Supplied passage »
§
No solid evidence survives for his whereabouts in 1554, but there are contemporary claims that
he traveled in France and England. In 1555 he returned to the Low
Countries and had his early works published in Antwerp (1555-1556). In 1556 he joined the court of Duke Albrecht V of Bavaria, who was consciously attempting to create a musical establishment on a
par with the major courts in Italy; Lassus was one of several Netherlanders to work there, and by far the most famous. He
evidently was happy in Munich and decided to settle there. In 1558 he married Regina Wäckinger, the
daughter of a maid of honor of the Duchess; they had two sons, both of whom became composers. By 1563 Lassus had been appointed maestro di cappella, succeeding Ludwig Daser
in the post. Lassus remained in the service of Albrecht V and his heir, Wilhelm
V, for the rest of his life.
§
Supplied information »
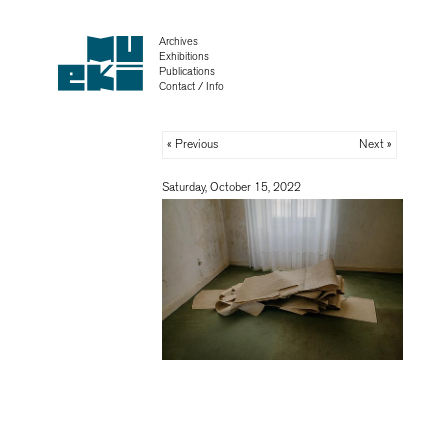
Archives
Exhibitions
Publications
Contact / Info
« Previous
Next »
Saturday, October 15, 2022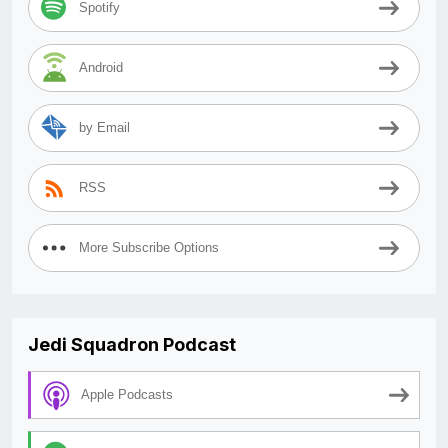
Spotify
Android
by Email
RSS
More Subscribe Options
Jedi Squadron Podcast
Apple Podcasts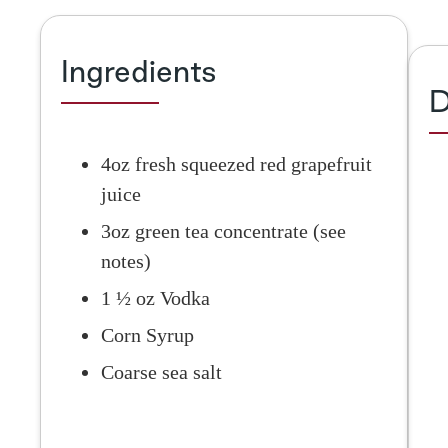
Ingredients
D
4oz fresh squeezed red grapefruit
juice
3oz green tea concentrate (see
notes)
1 ½ oz Vodka
Corn Syrup
Coarse sea salt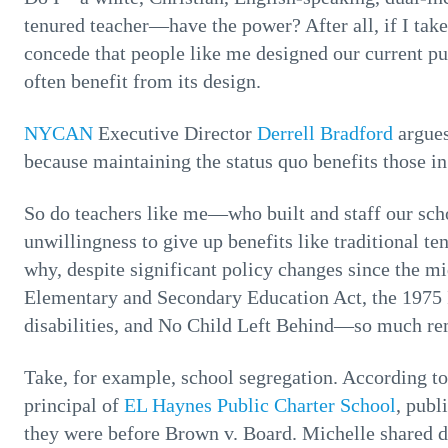
tenured teacher—have the power? After all, if I tak
concede that people like me designed our current p
often benefit from its design.
NYCAN
Executive Director
Derrell Bradford
argues
because maintaining the status quo benefits those in
So do teachers like me—who built and staff our sch
unwillingness to give up benefits like traditional 
why, despite significant policy changes since the 
Elementary and Secondary Education Act, the 1975 I
disabilities, and No Child Left Behind—so much re
Take, for example, school segregation. According to
principal of
EL Haynes Public Charter School
, publ
they were before Brown v. Board. Michelle shared da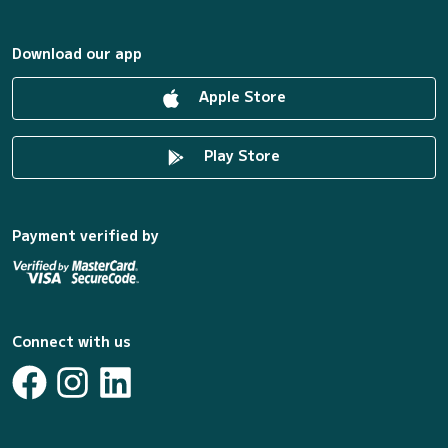
Download our app
Apple Store
Play Store
Payment verified by
Connect with us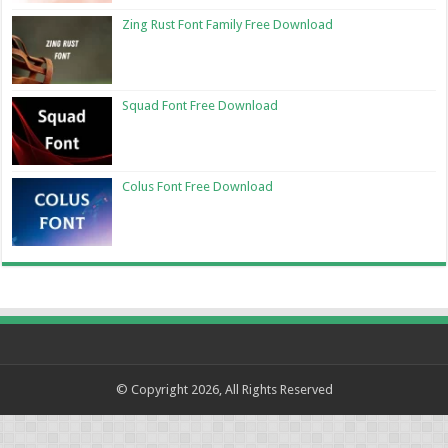
Zing Rust Font Family Free Download
Squad Font Free Download
Colus Font Free Download
© Copyright 2026, All Rights Reserved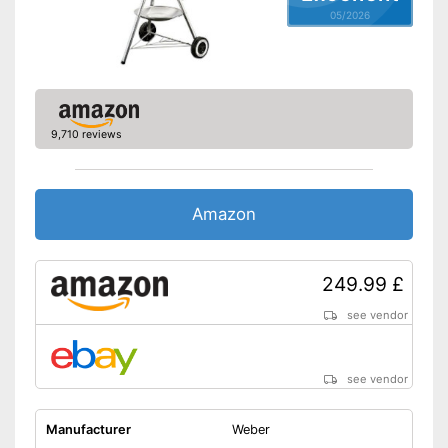
05/2026
9,710 reviews
Amazon
249.99 £
see vendor
see vendor
Manufacturer
Weber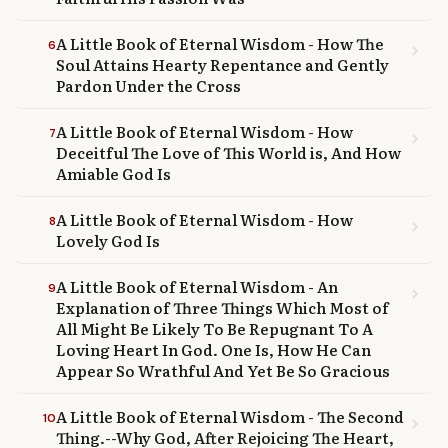
A Little Book of Eternal Wisdom - How The
6
chevron_right
Soul Attains Hearty Repentance and Gently
Pardon Under the Cross
A Little Book of Eternal Wisdom - How
7
chevron_right
Deceitful The Love of This World is, And How
Amiable God Is
A Little Book of Eternal Wisdom - How
8
chevron_right
Lovely God Is
A Little Book of Eternal Wisdom - An
9
chevron_right
Explanation of Three Things Which Most of
All Might Be Likely To Be Repugnant To A
Loving Heart In God. One Is, How He Can
Appear So Wrathful And Yet Be So Gracious
A Little Book of Eternal Wisdom - The Second
10
chevron_right
Thing.--Why God, After Rejoicing The Heart,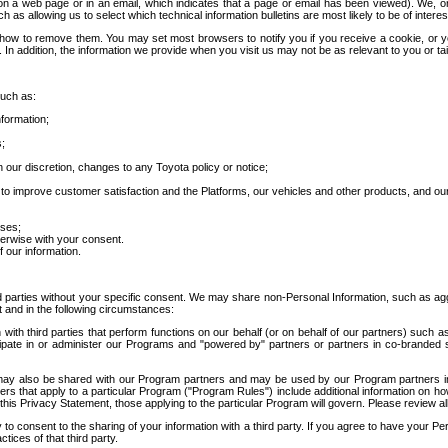
 a web page or in an email, which indicates that a page or email has been viewed). We, or 
ch as allowing us to select which technical information bulletins are most likely to be of intere
d how to remove them. You may set most browsers to notify you if you receive a cookie, o
In addition, the information we provide when you visit us may not be as relevant to you or tai
such as:
formation;
s;
 our discretion, changes to any Toyota policy or notice;
 to improve customer satisfaction and the Platforms, our vehicles and other products, and ou
oses;
herwise with your consent.
 our information.
ird parties without your specific consent. We may share non-Personal Information, such as ag
t and in the following circumstances:
th third parties that perform functions on our behalf (or on behalf of our partners) such a
rticipate in or administer our Programs and "powered by" partners or partners in co-branded
may also be shared with our Program partners and may be used by our Program partners in a
rs that apply to a particular Program ("Program Rules") include additional information on ho
this Privacy Statement, those applying to the particular Program will govern. Please review a
o consent to the sharing of your information with a third party. If you agree to have your Per
tices of that third party.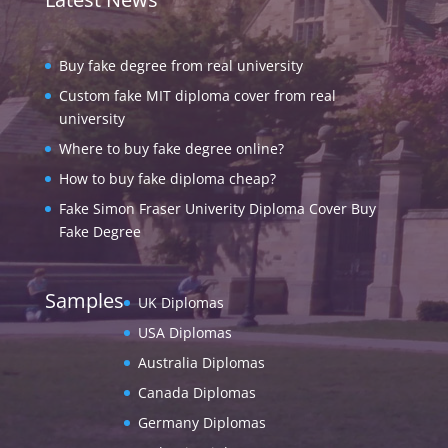
Buy fake degree from real university
Custom fake MIT diploma cover from real
university
Where to buy fake degree online?
How to buy fake diploma cheap?
Fake Simon Fraser Univerity Diploma Cover Buy
Fake Degree
Samples
UK Diplomas
USA Diplomas
Australia Diplomas
Canada Diplomas
Germany Diplomas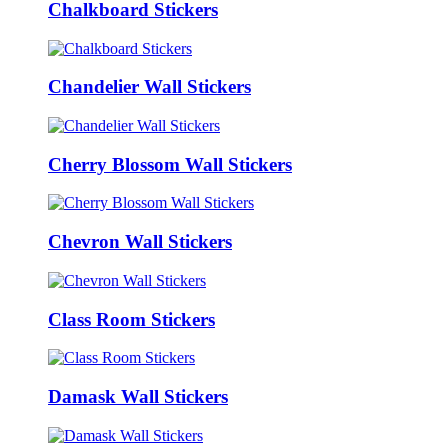
Chalkboard Stickers
Chandelier Wall Stickers
Cherry Blossom Wall Stickers
Chevron Wall Stickers
Class Room Stickers
Damask Wall Stickers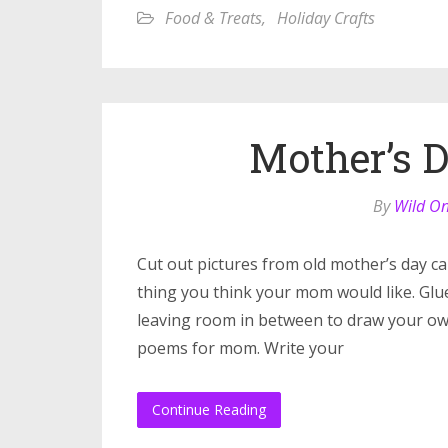
Food & Treats
,
Holiday Crafts
Mother’s 
By
Wild O
Cut out pictures from old mother’s day c
thing you think your mom would like. Glu
leaving room in between to draw your own 
poems for mom. Write your
Continue Reading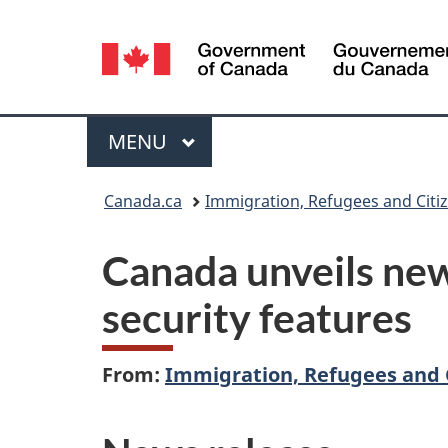
Language
selection
Menu
MAIN
MENU
You
Canada.ca
Immigration, Refugees and Citi
are
Canada unveils new
here:
security features
From:
Immigration, Refugees and 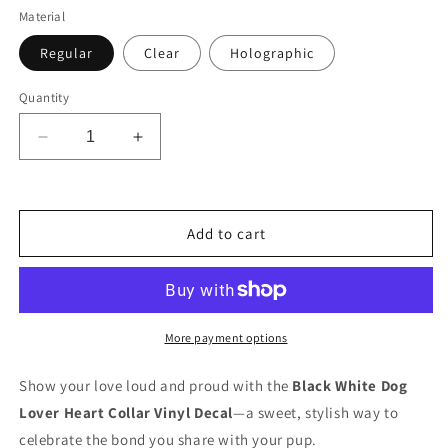
Material
Regular
Clear
Holographic
Quantity
Decrease
Increase
quantity
quantity
for
for
Collar
Collar
2
2
Add to cart
Vinyl
Vinyl
Decal
Decal
Sticker
Sticker
More payment options
Show your love loud and proud with the
Black White Dog
Lover Heart Collar Vinyl Decal
—a sweet, stylish way to
celebrate the bond you share with your pup.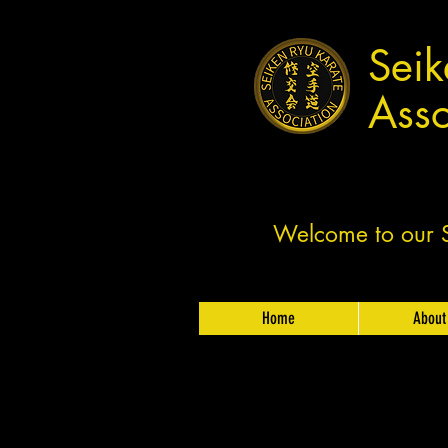
Seik
Asso
Welcome to our Sh
Home
About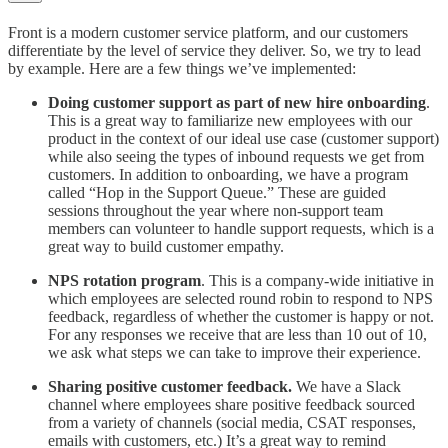
Front is a modern customer service platform, and our customers
differentiate by the level of service they deliver. So, we try to lead
by example. Here are a few things we’ve implemented:
Doing customer support as part of new hire onboarding
.
This is a great way to familiarize new employees with our
product in the context of our ideal use case (customer support)
while also seeing the types of inbound requests we get from
customers. In addition to onboarding, we have a program
called “Hop in the Support Queue.” These are guided
sessions throughout the year where non-support team
members can volunteer to handle support requests, which is a
great way to build customer empathy.
NPS rotation program
. This is a company-wide initiative in
which employees are selected round robin to respond to NPS
feedback, regardless of whether the customer is happy or not.
For any responses we receive that are less than 10 out of 10,
we ask what steps we can take to improve their experience.
Sharing positive customer feedback.
We have a Slack
channel where employees share positive feedback sourced
from a variety of channels (social media, CSAT responses,
emails with customers, etc.) It’s a great way to remind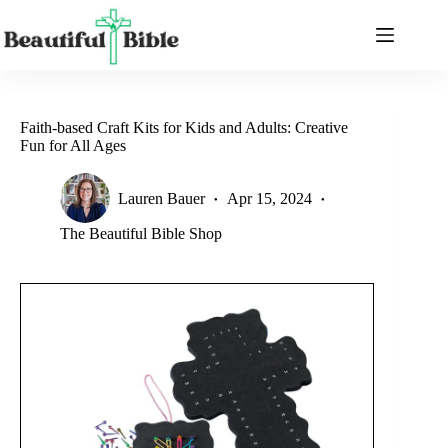
Skip
to
content
Faith-based Craft Kits for Kids and Adults: Creative
Fun for All Ages
Lauren Bauer
Apr 15, 2024
The Beautiful Bible Shop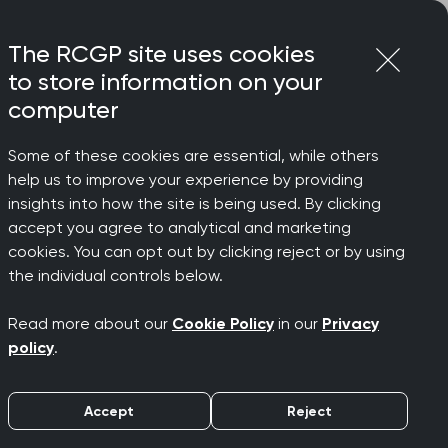
Login
Menu
Join
The RCGP site uses cookies
to store information on your
computer
Some of these cookies are essential, while others
help us to improve your experience by providing
insights into how the site is being used. By clicking
accept you agree to analytical and marketing
rchived)
cookies. You can opt out by clicking reject or by using
the individual controls below.
Read more about our
Cookie Policy
in our
Privacy
policy
.
Accept
Reject
lth budgets in England. It explains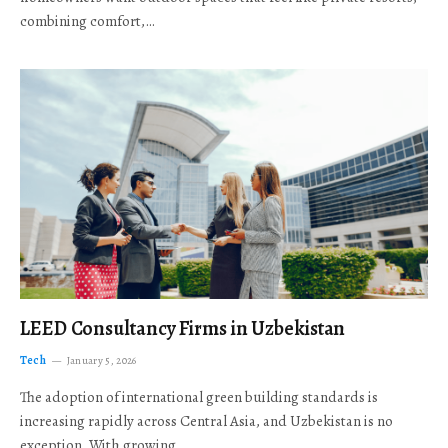
combining comfort,…
LEED Consultancy Firms in Uzbekistan
Tech
January 5, 2026
The adoption of international green building standards is
increasing rapidly across Central Asia, and Uzbekistan is no
exception. With growing…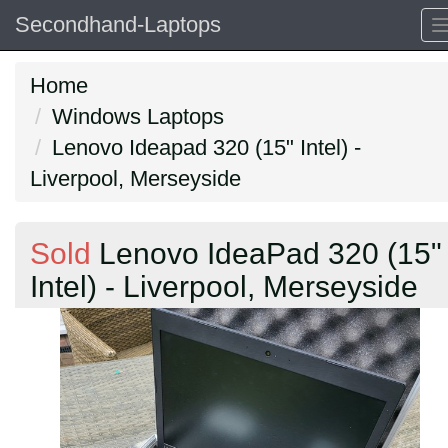
Secondhand-Laptops
Home
Windows Laptops
Lenovo Ideapad 320 (15" Intel) -
Liverpool, Merseyside
Sold
Lenovo IdeaPad 320 (15"
Intel) - Liverpool, Merseyside
Previous
N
§
Task to complete » In the passage on Lassus, write out again the part that opens with "No solid evidence" and closes with "of his life.", putting "chapel master" in place of "maestro di cappella".

Answer space »
No solid evidence survives for his whereabouts in 1554, but there are contemporary claims that
he traveled in France and England. In 1555 he returned to the Low
Countries and had his early works published in Antwerp (1555-1556). In 1556 he joined the court of Duke Albrecht V of Bavaria, who was consciously attempting to create a musical establishment on a
par with the major courts in Italy; Lassus was one of several Netherlanders to work there, and by far the most famous. He
evidently was happy in Munich and decided to settle there. In 1558 he married Regina Wäckinger, the
daughter of a maid of honor of the Duchess; they had two sons, both of whom became composers. By 1563 Lassus had been appointed chapel master, succeeding Ludwig Daser
in the post. Lassus remained in the service of Albrecht V and his heir, Wilhelm
V, for the rest of his life.